Awal berdiri tahun 1960, untuk sementara kepala sekolah dijabat Mateus Lepan Liman dibantu Petrus Lilibala Wujon, dan dua guru SD yaitu Ignasius Begaju dan Petrus Lidun Lein. Setahun kemudian, tahun 1961, sekolah ini mendapat tambahan seorang guru lulusan SGA Angkatan II yaitu Wilhelmus Wato Raring (bekas anggota DPRD Flotim).

“Setahun kemudian yaitu tahun 1962, saya juga diminta membantu mengajar dengan SK Vedapura. Sayangnya, tahun 1965 terjadi kekurangan murid sehingga pihak Vedapura menyatakan melepaskan bantuan.

Sekolah itu akhirnya untuk sementara waktu ditutup. Para guru juga diberi kesempatan melanjutkan studinya. Guru yang tak mampu diberi kesempatan mengajar di bawah sekolah-sekolah asuhan Vedapura. Mereka antara lain mengajar di SMP Paladia dan SMP Pankrasio Larantuka,” kenang Hendrik.

Kepala kampung

Merasa punya beban moril terhadap masa depan pendidikan anak-anak di desa, Hendrik dan rekan-rekan gurunya mengadakan rapat dengan tiga kepala kampung bersama para pembantunya.

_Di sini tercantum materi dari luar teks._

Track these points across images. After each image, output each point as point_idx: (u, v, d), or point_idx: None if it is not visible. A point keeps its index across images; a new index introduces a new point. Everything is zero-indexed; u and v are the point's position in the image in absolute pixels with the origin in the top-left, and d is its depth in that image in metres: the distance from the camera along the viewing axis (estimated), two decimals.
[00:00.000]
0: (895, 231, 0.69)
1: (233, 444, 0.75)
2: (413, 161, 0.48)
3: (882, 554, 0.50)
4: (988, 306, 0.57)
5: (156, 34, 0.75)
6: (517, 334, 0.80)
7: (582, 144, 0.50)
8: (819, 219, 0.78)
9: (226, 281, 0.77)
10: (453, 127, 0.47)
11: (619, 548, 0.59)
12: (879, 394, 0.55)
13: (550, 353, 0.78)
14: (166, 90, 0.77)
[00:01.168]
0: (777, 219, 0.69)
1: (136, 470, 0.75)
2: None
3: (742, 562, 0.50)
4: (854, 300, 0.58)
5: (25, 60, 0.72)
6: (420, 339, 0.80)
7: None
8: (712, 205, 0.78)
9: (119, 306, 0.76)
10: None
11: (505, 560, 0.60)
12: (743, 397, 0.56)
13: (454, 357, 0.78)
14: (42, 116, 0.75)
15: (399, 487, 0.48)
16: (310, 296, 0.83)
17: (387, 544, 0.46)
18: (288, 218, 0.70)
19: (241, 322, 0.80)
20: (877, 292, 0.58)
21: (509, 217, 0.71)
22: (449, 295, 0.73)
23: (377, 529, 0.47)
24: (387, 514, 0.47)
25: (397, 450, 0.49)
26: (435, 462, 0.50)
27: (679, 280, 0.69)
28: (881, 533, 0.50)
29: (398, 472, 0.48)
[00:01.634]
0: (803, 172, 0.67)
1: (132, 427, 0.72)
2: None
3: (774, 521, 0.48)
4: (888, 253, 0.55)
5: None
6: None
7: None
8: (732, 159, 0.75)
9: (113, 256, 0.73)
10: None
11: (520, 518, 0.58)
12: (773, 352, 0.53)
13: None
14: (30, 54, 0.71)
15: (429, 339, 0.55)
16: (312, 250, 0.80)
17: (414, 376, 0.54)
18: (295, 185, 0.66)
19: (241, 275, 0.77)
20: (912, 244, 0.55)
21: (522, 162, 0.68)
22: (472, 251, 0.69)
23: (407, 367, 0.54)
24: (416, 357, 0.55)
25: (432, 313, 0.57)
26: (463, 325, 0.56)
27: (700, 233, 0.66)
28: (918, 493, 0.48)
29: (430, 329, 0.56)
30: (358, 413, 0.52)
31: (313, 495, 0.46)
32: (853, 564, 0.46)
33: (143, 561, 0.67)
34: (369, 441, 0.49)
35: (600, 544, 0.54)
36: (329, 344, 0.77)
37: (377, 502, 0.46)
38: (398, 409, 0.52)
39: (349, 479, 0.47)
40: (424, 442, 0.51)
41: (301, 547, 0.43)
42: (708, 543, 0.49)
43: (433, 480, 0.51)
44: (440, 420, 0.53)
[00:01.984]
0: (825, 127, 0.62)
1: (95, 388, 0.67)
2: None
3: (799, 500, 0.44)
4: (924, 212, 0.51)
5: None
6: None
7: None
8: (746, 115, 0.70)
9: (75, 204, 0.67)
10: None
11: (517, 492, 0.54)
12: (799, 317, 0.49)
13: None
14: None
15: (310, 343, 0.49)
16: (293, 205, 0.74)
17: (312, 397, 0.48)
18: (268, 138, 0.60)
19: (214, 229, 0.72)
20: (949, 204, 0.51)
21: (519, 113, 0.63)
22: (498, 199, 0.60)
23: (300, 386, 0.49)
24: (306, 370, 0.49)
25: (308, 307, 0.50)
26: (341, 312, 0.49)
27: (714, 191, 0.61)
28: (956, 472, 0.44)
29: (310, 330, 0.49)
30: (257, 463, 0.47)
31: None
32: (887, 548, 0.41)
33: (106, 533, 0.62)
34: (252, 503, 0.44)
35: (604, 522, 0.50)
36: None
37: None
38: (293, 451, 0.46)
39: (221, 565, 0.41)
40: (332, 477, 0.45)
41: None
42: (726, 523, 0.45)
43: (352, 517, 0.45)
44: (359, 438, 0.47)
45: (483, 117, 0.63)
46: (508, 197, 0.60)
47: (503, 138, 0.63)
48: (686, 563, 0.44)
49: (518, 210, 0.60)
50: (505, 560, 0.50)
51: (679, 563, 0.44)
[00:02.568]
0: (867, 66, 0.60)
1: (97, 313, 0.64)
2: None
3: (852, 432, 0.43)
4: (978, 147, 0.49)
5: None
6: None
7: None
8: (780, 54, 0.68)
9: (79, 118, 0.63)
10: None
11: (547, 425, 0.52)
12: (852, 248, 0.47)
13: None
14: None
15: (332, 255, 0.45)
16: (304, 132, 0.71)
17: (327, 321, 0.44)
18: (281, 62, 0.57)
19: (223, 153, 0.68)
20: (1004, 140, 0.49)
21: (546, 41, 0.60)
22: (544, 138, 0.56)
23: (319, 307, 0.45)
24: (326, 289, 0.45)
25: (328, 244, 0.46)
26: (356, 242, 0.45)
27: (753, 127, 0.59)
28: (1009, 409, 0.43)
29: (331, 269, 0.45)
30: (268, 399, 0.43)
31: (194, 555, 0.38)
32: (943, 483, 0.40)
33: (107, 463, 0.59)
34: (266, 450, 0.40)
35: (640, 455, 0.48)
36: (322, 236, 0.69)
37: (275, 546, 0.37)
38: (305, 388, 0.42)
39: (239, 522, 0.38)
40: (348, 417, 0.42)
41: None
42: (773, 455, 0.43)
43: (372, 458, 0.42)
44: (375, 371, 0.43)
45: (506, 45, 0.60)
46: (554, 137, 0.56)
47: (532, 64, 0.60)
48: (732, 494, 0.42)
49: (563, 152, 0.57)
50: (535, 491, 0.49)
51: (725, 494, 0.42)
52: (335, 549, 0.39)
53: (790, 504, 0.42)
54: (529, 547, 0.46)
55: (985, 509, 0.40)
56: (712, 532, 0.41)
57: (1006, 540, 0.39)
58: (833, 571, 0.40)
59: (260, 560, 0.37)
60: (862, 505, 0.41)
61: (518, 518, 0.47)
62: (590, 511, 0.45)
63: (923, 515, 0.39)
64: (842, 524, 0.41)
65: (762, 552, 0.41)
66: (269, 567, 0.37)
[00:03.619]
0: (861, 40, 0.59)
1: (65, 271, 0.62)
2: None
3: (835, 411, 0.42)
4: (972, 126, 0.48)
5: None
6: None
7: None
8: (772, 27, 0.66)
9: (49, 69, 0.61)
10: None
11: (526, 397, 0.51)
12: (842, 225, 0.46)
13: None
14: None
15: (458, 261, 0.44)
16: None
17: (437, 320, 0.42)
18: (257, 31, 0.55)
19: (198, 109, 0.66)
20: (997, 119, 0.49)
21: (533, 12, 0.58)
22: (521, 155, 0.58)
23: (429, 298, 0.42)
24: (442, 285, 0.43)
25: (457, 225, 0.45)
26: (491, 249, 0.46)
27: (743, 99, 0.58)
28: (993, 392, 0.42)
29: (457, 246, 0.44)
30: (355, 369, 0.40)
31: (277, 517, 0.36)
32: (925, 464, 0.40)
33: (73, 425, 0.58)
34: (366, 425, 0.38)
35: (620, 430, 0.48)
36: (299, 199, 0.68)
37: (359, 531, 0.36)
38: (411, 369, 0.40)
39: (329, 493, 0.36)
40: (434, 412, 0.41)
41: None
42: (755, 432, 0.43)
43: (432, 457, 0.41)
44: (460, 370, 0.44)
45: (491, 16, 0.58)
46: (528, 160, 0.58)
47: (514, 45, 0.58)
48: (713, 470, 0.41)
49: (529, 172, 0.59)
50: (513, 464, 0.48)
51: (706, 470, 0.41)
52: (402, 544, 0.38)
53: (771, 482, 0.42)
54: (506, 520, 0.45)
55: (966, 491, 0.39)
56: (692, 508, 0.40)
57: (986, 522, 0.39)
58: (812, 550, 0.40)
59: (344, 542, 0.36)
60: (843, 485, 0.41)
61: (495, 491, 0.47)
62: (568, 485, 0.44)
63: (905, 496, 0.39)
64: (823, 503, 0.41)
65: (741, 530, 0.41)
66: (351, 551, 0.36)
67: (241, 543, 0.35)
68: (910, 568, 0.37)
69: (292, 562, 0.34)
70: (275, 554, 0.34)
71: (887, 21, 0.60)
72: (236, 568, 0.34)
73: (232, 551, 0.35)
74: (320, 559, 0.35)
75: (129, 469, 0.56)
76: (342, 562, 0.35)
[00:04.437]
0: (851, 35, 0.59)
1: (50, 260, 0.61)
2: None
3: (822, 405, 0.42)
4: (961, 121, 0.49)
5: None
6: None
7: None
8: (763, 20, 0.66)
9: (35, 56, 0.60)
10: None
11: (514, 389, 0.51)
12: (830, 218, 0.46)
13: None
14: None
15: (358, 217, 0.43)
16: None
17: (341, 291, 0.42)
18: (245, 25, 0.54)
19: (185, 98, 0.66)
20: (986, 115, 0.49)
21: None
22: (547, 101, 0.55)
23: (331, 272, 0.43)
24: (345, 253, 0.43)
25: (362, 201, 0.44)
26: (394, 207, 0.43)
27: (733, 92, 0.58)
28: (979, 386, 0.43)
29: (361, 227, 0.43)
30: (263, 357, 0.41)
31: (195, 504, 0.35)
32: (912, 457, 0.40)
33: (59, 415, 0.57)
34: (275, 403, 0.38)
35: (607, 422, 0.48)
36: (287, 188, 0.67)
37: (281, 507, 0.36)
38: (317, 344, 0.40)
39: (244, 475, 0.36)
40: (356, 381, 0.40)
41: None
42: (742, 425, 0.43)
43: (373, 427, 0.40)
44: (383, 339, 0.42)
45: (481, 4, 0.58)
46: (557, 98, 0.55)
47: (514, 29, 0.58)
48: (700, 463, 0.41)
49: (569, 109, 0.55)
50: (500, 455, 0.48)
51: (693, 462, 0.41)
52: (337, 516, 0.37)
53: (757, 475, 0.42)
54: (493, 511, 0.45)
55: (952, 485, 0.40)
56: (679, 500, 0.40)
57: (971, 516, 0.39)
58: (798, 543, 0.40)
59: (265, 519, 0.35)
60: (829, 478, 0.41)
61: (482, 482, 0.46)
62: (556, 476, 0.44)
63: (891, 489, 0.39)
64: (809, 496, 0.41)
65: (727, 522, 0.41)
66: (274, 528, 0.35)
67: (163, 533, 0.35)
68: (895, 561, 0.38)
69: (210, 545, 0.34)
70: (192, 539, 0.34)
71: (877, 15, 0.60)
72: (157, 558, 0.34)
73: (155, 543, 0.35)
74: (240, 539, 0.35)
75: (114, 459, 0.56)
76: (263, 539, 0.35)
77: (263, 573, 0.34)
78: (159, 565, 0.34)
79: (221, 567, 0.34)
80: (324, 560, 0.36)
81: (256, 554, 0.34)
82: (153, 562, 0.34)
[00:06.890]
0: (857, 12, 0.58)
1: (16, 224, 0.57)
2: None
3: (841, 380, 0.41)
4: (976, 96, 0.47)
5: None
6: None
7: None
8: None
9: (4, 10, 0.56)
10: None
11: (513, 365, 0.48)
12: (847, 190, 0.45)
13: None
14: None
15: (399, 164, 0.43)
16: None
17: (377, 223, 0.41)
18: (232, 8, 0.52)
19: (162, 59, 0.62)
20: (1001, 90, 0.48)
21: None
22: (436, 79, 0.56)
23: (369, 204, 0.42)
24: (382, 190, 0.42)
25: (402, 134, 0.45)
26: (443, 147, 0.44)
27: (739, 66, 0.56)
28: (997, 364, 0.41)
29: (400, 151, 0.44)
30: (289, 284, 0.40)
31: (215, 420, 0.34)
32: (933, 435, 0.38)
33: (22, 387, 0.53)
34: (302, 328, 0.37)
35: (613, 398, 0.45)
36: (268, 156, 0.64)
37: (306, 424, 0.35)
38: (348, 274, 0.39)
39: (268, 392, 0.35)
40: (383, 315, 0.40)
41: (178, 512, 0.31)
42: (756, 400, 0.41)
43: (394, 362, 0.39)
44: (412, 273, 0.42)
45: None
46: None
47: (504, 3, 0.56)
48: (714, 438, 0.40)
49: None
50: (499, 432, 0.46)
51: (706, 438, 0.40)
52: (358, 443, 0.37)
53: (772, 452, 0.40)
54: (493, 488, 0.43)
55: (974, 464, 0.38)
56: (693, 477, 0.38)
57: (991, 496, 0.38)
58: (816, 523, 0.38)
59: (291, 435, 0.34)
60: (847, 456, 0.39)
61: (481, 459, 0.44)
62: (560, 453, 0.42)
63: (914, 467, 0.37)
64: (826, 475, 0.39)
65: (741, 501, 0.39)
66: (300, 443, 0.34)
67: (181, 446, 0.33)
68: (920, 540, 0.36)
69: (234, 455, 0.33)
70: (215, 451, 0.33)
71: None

Peserta menyepakati bahwa sekolah bisa dilanjutkan jika para guru, para kepala kampung, dan masyarakat mau. Tapi, kalau hanya salah satu pihak yang mau maka sekolah itu tentu tidak bisa jalan.

Atas nama masa depan pendidikan anak-anak maka mereka sepakat melanjutkan sekolah ini. Hendrik ditunjuk sebagai kepala sekolah dibantu dua guru sekampungnya yaitu Viktor Oseama, Petrus Lilibala Wujon menjadi pengajar.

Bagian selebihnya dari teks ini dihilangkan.